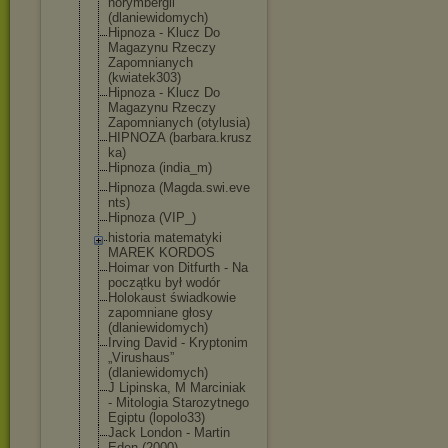
norymbergii
(dlaniewidomyc
h)
Hipnoza - Klucz Do
Magazynu Rzeczy
Zapomnianych
(kwiatek303)
Hipnoza - Klucz Do
Magazynu Rzeczy
Zapomnianych (otylusia)
HIPNOZA (barbara.krusz
ka)
Hipnoza (india_m)
Hipnoza (Magda.swi.eve
nts)
Hipnoza (VIP_)
historia matematyki
MAREK KORDOS
Hoimar von Ditfurth - Na
początku był wodór
Holokaust świadkowie
zapomniane głosy
(dlaniewidomyc
h)
Irving David - Kryptonim
„Virushaus”
(dlaniewidomyc
h)
J Lipinska, M Marciniak
- Mitologia Starozytnego
Egiptu (lopolo33)
Jack London - Martin
Eden (2000)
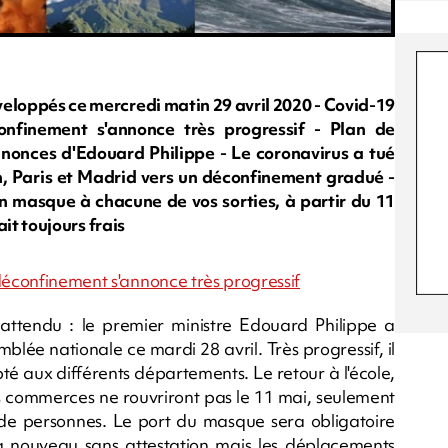
loppés ce mercredi matin 29 avril 2020 - Covid-19
onfinement s'annonce très progressif - Plan de
annonces d'Edouard Philippe - Le coronavirus a tué
, Paris et Madrid vers un déconfinement gradué -
 masque à chacune de vos sorties, à partir du 11
fait toujours frais
 déconfinement s'annonce très progressif
 attendu : le premier ministre Edouard Philippe a
lée nationale ce mardi 28 avril. Très progressif, il
té aux différents départements. Le retour à l'école,
les commerces ne rouvriront pas le 11 mai, seulement
e personnes. Le port du masque sera obligatoire
a à nouveau sans attestation mais les déplacements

> WHAT YOU WILL DO
An unchanged copy of the listing, with no pictures, should be returned.

> SOLVED EXERCISE
norymbergii
(dlaniewidomyc
h)
Hipnoza - Klucz Do
Magazynu Rzeczy
Zapomnianych
(kwiatek303)
Hipnoza - Klucz Do
Magazynu Rzeczy
Zapomnianych (otylusia)
HIPNOZA (barbara.krusz
ka)
Hipnoza (india_m)
Hipnoza (Magda.swi.eve
nts)
Hipnoza (VIP_)
historia matematyki
MAREK KORDOS
Hoimar von Ditfurth - Na
początku był wodór
Holokaust świadkowie
zapomniane głosy
(dlaniewidomyc
h)
Irving David - Kryptonim
„Virushaus”
(dlaniewidomyc
h)
J Lipinska, M Marciniak
- Mitologia Starozytnego
Egiptu (lopolo33)
Jack London - Martin
Eden (2000)
loppés ce mercredi matin 29 avril 2020 - Covid-19
onfinement s'annonce très progressif - Plan de
annonces d'Edouard Philippe - Le coronavirus a tué
, Paris et Madrid vers un déconfinement gradué -
 masque à chacune de vos sorties, à partir du 11
fait toujours frais
 déconfinement s'annonce très progressif
 attendu : le premier ministre Edouard Philippe a
lée nationale ce mardi 28 avril. Très progressif, il
té aux différents départements. Le retour à l'école,
les commerces ne rouvriront pas le 11 mai, seulement
e personnes. Le port du masque sera obligatoire
a à nouveau sans attestation mais les déplacements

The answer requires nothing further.